L’exigence de motivation impose aussi que la collectivité dispose d’un projet d’aménagement précis à la date de sa décision de préemption (CE 9-07-2003 : n°256205). Cela suppose qu’il soit suffisamment avancé en ayant fait l’objet d’études des terrains dont l’acquisition est poursuivie, d’esquisses d’aménagement, mais aussi de délibération par la collectivité. Contribuent ainsi à démontrer l’existence d’un projet d’aménagement précis : des études préalables à la décision, menées en commun par une CCI et la DDE, qui ont conduit à l’établissement d’un plan détaillé affectant le terrain à un projet de parking (CE 28-10-1994 : n° 112.833), ou encore une délibération du conseil municipal approuvant un périmètre d’études, suivie d’études et de concertations qui ont donné lieu à l’établissement d’un plan d’aménagement de référence (CAA Nantes 9-10-1996: n° 94NT00690).
En revanche, l’annulation s’impose, si à la date de la décision de préemption, la collectivité n’établit pas avoir élaboré un projet. C’est ainsi qu’est annulé le droit de préemption pour l’aménagement de logements sociaux et d’un local commercial dans le cadre d’une opération de rénovation du centre ville, alors que ce projet ne prévoyait ni l’un ni l’autre, que ce soit dans l’immeuble en cause, ou même dans le quartier (CAA Paris 20-04-2004 : n° 02PA03655).
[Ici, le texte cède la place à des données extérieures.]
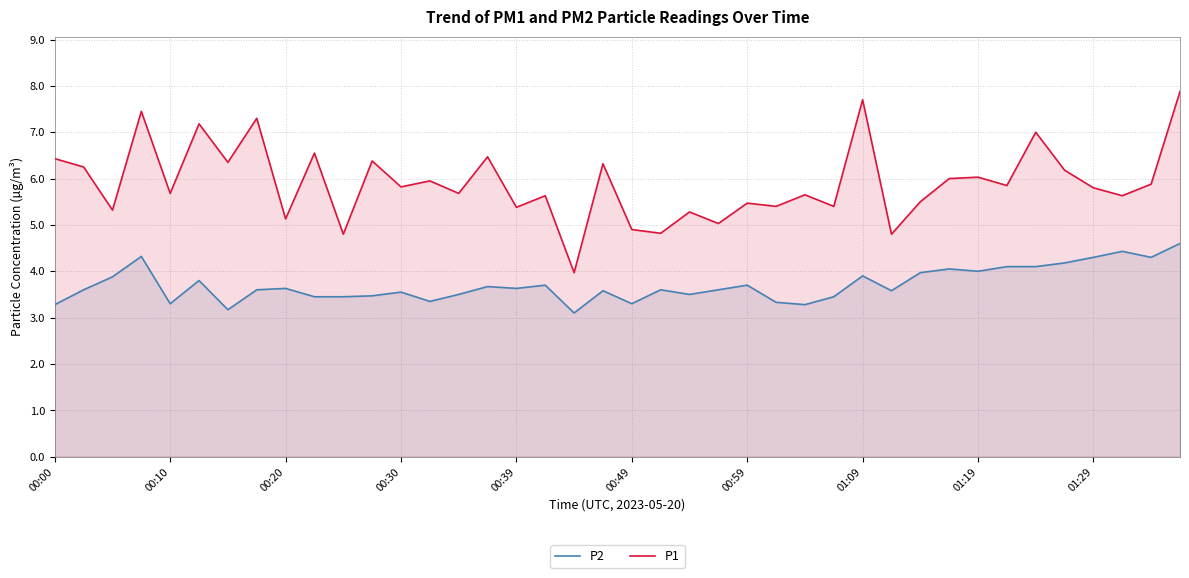

True or false: P1 and P2 intersect in this chart.

False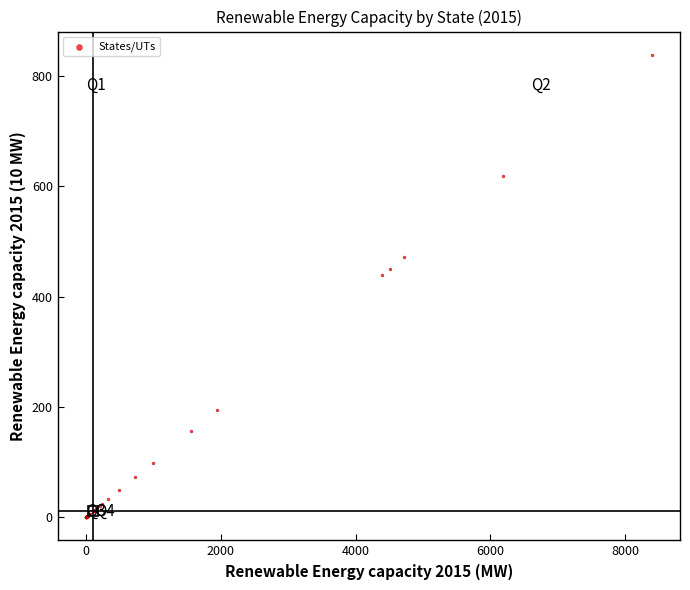

What Y value in the scatter plot is closest to 419?

438.6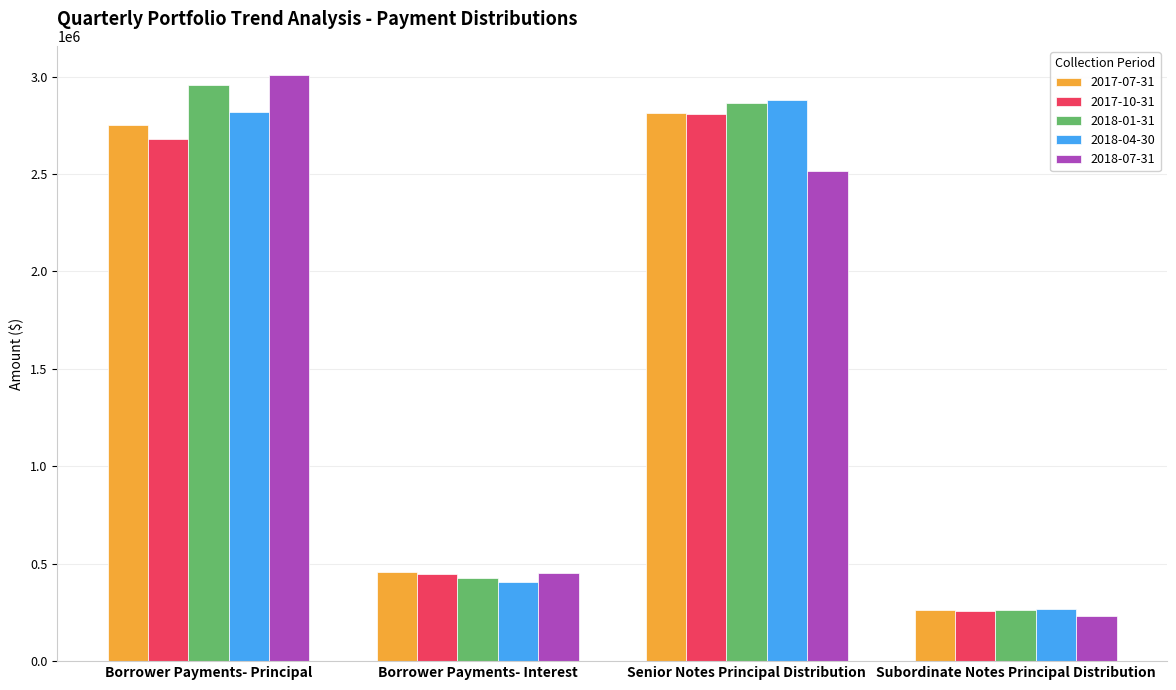

Does the chart contain stacked bars?

No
Une procédure très rigoureuse à respecter

La notification de la décision

Dans les deux mois qui suivent la réception en mairie de la déclaration d’intention d’aliéner (DIA), la décision de préempter sous sa forme exécutoire (c’est-à-dire celle soumise au contrôle de légalité) doit intervenir et être notifiée au(x) propriétaire(s) ainsi qu’au notaire mandataire désigné dans la DIA (articles R.213-7 et R.213-9 du code de l’urbanisme). C’est la date de réception qui fait foi (CE 16-06-1993 : n° 135411).
Si le maire prend la décision de préemption en vertu d’une délégation générale au titre de l’article L.2122-22 du CGCT, elle doit être également notifiée et transmise à la préfecture. Si l’une de ces conditions n’est pas remplie, la décision de préemption est annulée (CE 15-05-2002 : n° 230015).
Si la DIA mentionne un acquéreur, il est opportun de lui notifier également la décision en mentionnant les voies et délais de recours pour éviter tout recours tardif. En effet, à défaut d’une telle notification, celui-ci peut attaquer la décision à tout moment (CE 16-12- 1994 : n° 116.465).

La saisine du juge

A compter de la réception du désaccord du propriétaire sur le prix proposé, la collectivité ne dispose que de quinze jours pour saisir le juge de l’expropriation par courrier recommandé avec accusé de réception, avec mémoire détaillé indiquant les références qui ont permis de déterminer l’offre. Le mémoire doit être simultanément notifié au(x) propriétaire(s) avec mention des articles du code de l’expropriation concernant le déroulement de la procédure. L’absence de saisine du juge, dans le délai de quinze jours, équivaut à une renonciation de la collectivité à poursuivre la procédure de préemption.

La consignation

Dès la saisine du juge, la collectivité doit consigner une somme correspondant à 15 % de l’évaluation faite par le service des domaines. Le récépissé doit en être notifié au juge ainsi qu’au(x) propriétaire(s) dans les trois mois suivant la saisine du juge (article L. 213-4-1). A défaut, la collectivité est réputée avoir renoncé à son droit de préemption.